Contrast that normal claim pattern, repeated thousands of times in actuarial triangles, with that of the same worker now unlucky enough to tear his labrum in the middle of this March. No long description necessary here. He is sitting at home unable to schedule his surgery or even secure interim PT appointments. Maybe his claim worsens while he waits to have surgery in…the middle of the summer?
There are no modified duties to be undertaken while he waits—the economy has suffered a heart attack—and who knows what job will be available later this year (or next) once he has successfully battled all of the others like him who also pushed back their surgeries and PT appointments. The cost of that claim could be $2X or greater.
New Claims, or Lack Thereof
We try to be optimists, but since that rarely pays off for P/C analysts, we can admit that “going to the dark side is easy.” With regard to new types of claims that could be lurking in the diagonals of newly constructed 2020 triangles, consider that:
- Business interruption claims will be litigated all over the country.

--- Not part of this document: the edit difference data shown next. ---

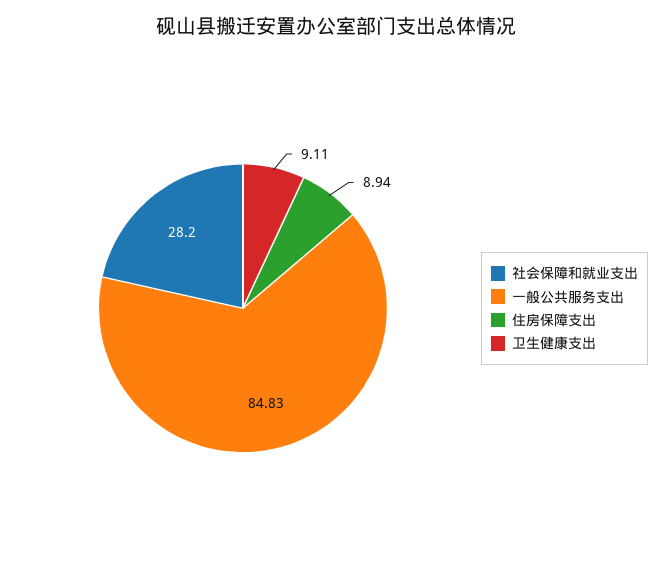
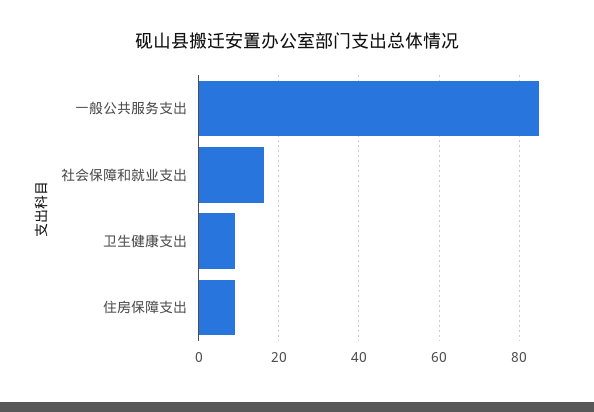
  {
-   "社会保障和就业支出": 28.2,
+   "社会保障和就业支出": 16,
    "一般公共服务支出": 84.83,
    "住房保障支出": 8.94,
    "卫生健康支出": 9.11
  }

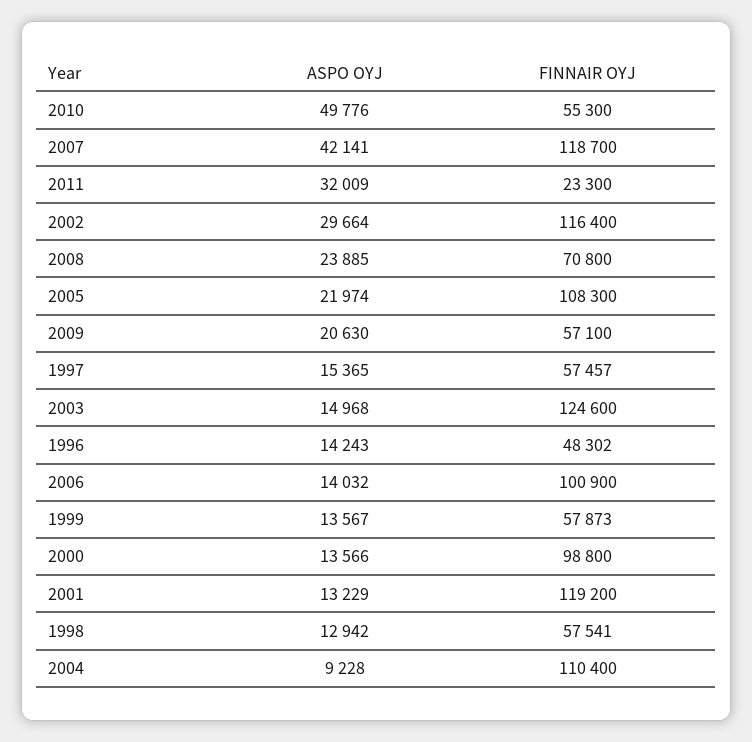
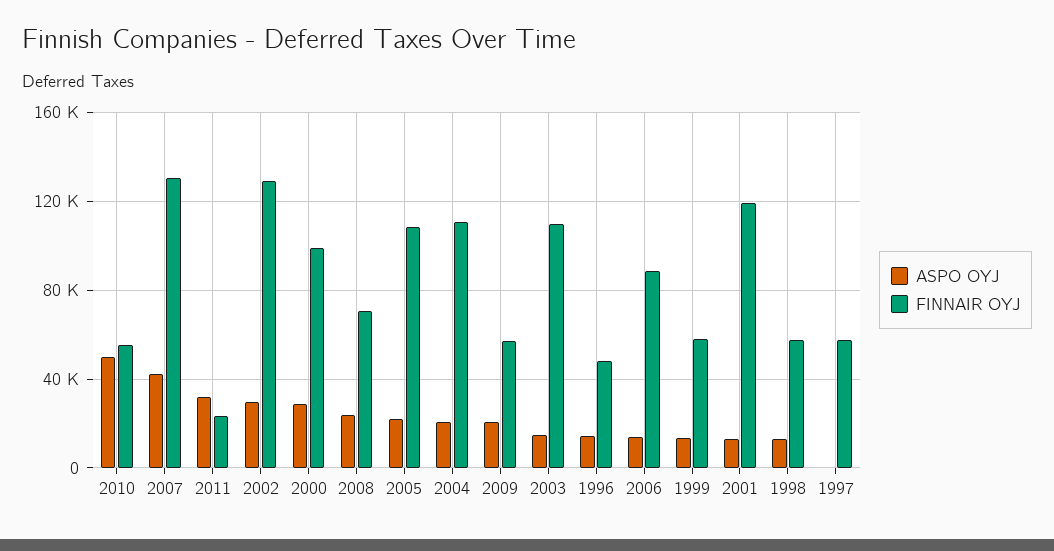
  {
    "ASPO OYJ": {
      "2010": 49776,
      "2007": 42141,
      "2011": 32009,
      "2002": 29664,
      "2008": 23885,
      "2005": 21974,
      "2009": 20630,
-     "1997": 15365,
+     "1997": 0,
      "2003": 14968,
      "1996": 14243,
      "2006": 14032,
      "1999": 13567,
-     "2000": 13566,
+     "2000": 30000,
      "2001": 13229,
      "1998": 12942,
-     "2004": 9228
+     "2004": 20000
    },
    "FINNAIR OYJ": {
      "2010": 55300,
-     "2007": 118700,
+     "2007": 130000,
      "2011": 23300,
-     "2002": 116400,
+     "2002": 130000,
      "2008": 70800,
      "2005": 108300,
      "2009": 57100,
      "1997": 57457,
-     "2003": 124600,
+     "2003": 110000,
      "1996": 48302,
-     "2006": 100900,
+     "2006": 90000,
      "1999": 57873,
      "2000": 98800,
      "2001": 119200,
      "1998": 57541,
      "2004": 110400
    }
  }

- The compensability of COVID-related workers compensation claims will also be litigated and depend on guidance from regulators or administrative boards, some of which will only be one step removed from meaningful political influence.
- With millions of Americans newly WAH (you’ll know the abbreviation if it’s you), cybercrimes could proliferate.
- And thinking of the millions now WAH, what new homeowners claims will materialize?
- Civil commotion or even riots—the allied lines perils? Now we are going to the dark side.
There’s good news too. We have analyzed data from past recessions showing that personal and commercial auto claims are highly likely to decline not only because of lower vehicle miles traveled but also because accident rates decline during economic downturns. In other words, we both drive less and are safer when we do drive.
It is also reasonable, we think, to wonder whether the coronavirus will have a chilling effect on social inflation. Insofar as third-party litigation financiers could be negatively impacted by the decline in value and incredible rise in volatility in the capital markets, that might stem the flow of money into plaintiff firms and legal advertising. But then, too, having millions of newly unemployed Americans at home and, understandably, angry at what’s transpired—that can’t be good. (Related article, “It’s Not Over: Social Inflation Will Be Around for Some Time,” describes the impact of social inflation prior to the coronavirus outbreak.)
Straying farther afield, we have to wonder whether the global effort to social distance will offer important data points to scientists looking to understand the relationship between our carbon-dependent economy and climate change. Maybe, hopefully, the period of extreme social distancing will be too short to provide a useful data point, but it would be nice if some long-lasting good came from all of this.
Disrupted diagonals, lengthening tails and new claims. We expect the practice of loss reserving will be a lot more art and less science in the quarters ahead.
And did we need to mention that heightened loss reserving risk translates into more pricing risk? The hits just keep coming.